Re: [RFC PATCH -tip 0/2] kprobes: A trial to reuse graph-tracer's return stack for kretprobe

From: Masami Hiramatsu
Date: Wed Jan 24 2018 - 20:49:28 EST


On Wed, 24 Jan 2018 12:04:55 -0500
Steven Rostedt <rostedt@xxxxxxxxxxx> wrote:

>
> Hi Masami,
>
> I just came across this patch set (buried deep in my INBOX). Are you
> still doing anything with this?

Ah, We had a talk on this topic at last plumbers, and (IIRC) you will
expand ftrace API so that it can support return hook, and kretprobe
can piggyback on that. So I'm waiting that your enhancement, or
could I try it? :)

Thank you,

>
> -- Steve
>
>
> On Tue, 22 Aug 2017 00:40:05 +0900
> Masami Hiramatsu <mhiramat@xxxxxxxxxx> wrote:
>
> > Hello,
> >
> > Here is a feasible study patch to use function_graph
> > tracer's per-thread return stack for storing kretprobe
> > return address as fast path.
> >
> > Currently kretprobe has own instance hash-list for storing
> > return address.

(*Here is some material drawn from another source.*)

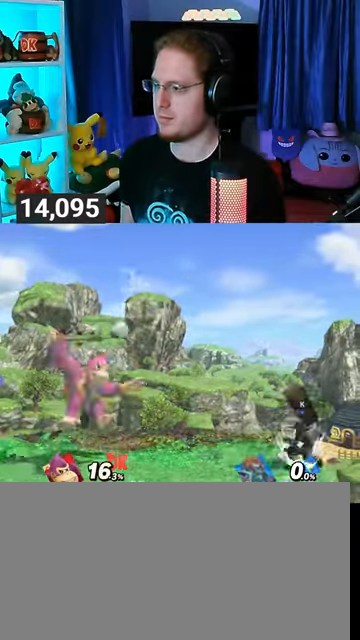
{"buttons": ["Y"], "left_stick": "center", "right_stick": "center", "events": [[167, "left_stick", "right"], [400, "left_stick", "center"], [500, "Y", "down"]]}
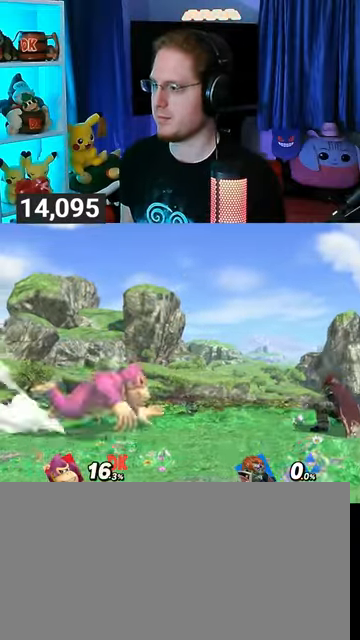
{"buttons": [], "left_stick": "left", "right_stick": "center", "events": [[33, "left_stick", "right"], [67, "A", "down"], [67, "Y", "up"], [167, "left_stick", "left"], [400, "A", "up"]]}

However, it introduces a spin-lock for
> > hash list entry and compel users to estimate how many
> > probes run concurrently (and set it to kretprobe->maxactive).
> >
> > To solve this issue, this reuses function_graph's per-thread
> > ret_stack for kretprobes as fast path instead of using its
> > hash-list if possible. Note that if the kretprobe has
> > custom entry_handler and store data in kretprobe_instance,
> > we can not use the fast path, since current per-thread
> > return stack is fixed size. (This feature is used by some
> > systemtap scripts)
> >
> > This series also includes showing missed count of
> > kretprobes via ftrace's kprobe_profile interface, which
> > had been posted in this March. That is required for
> > below test case. (without that, we can not see any
> > kretprobe miss count)
> >
> > Usage
> > =====
> > Note that this is just a feasibility study code, and since
> > the per-thread ret_stack is initialized only when the
> > function_graph tracer is enabled, you have to following
> > operation to enable it.
> >
> > # echo '*' > <tracefs>/set_graph_notrace
> > # echo function_graph > <tracefs>/current_tracer
> >
> > After that, try to add an kretprobe event with just 1
> > instance (anyway we don't use it).
> >
> > # echo r1 vfs_write > <tracefs>/kprobe_events
> > # echo 1 > <tracefs>/events/kprobes/enable
> >
> > And run "yes" command concurrently.
> >
> > # for i in {0..31}; do yes > /dev/null & done
> > # cat <tracefs>/kprobe_profile
> > r_vfs_write_0 4756473 0
> >
> > Then you will see the error count (the last column) is zero.
> > Currently, this feature is disabled when the function graph
> > tracer is stopped, so if you set nop tracer as below,
> >
> > # echo nop > <tracefs>/current_tracer
> >
> > Then you'll see the error count is increasing.
> >
> > # cat <tracefs>/kprobe_profile
> > r_vfs_write_0 7663462 238537
> >
> > This may gain the performance of kretprobe, but I haven't
> > benchmark it yet.
> >
> >
> > TODO
> > ====
> > This is just a feasible study code, I haven't tested it
> > deeper. It may still have some bugs. Anyway, if it is good,
> > I would like to split the per-thread return stack code
> > from ftrace, and make it a new generic feature (e.g.
> > CONFIG_THERAD_RETURN_STACK) so that both kprobes and
> > ftrace can share it. It may also move return-stack
> > allocation as direct call instead of event handler.
> >
> > Any comment?
> >
> > Thank you,
> >
> > ---
> >
> > Masami Hiramatsu (2):
> > trace: kprobes: Show sum of probe/retprobe nmissed count
> > kprobes/x86: Use graph_tracer's per-thread return stack for kretprobe
> >
> >
> > arch/x86/kernel/kprobes/core.c | 95 ++++++++++++++++++++++++++++++++++
> > include/linux/ftrace.h | 3 +
> > kernel/kprobes.c | 11 ++++
> > kernel/trace/trace_functions_graph.c | 5 +-
> > kernel/trace/trace_kprobe.c | 2 -
> > 5 files changed, 112 insertions(+), 4 deletions(-)
> >
> > --
> > Masami Hiramatsu (Linaro) <mhiramat@xxxxxxxxxx>
>


--
Masami Hiramatsu <mhiramat@xxxxxxxxxx>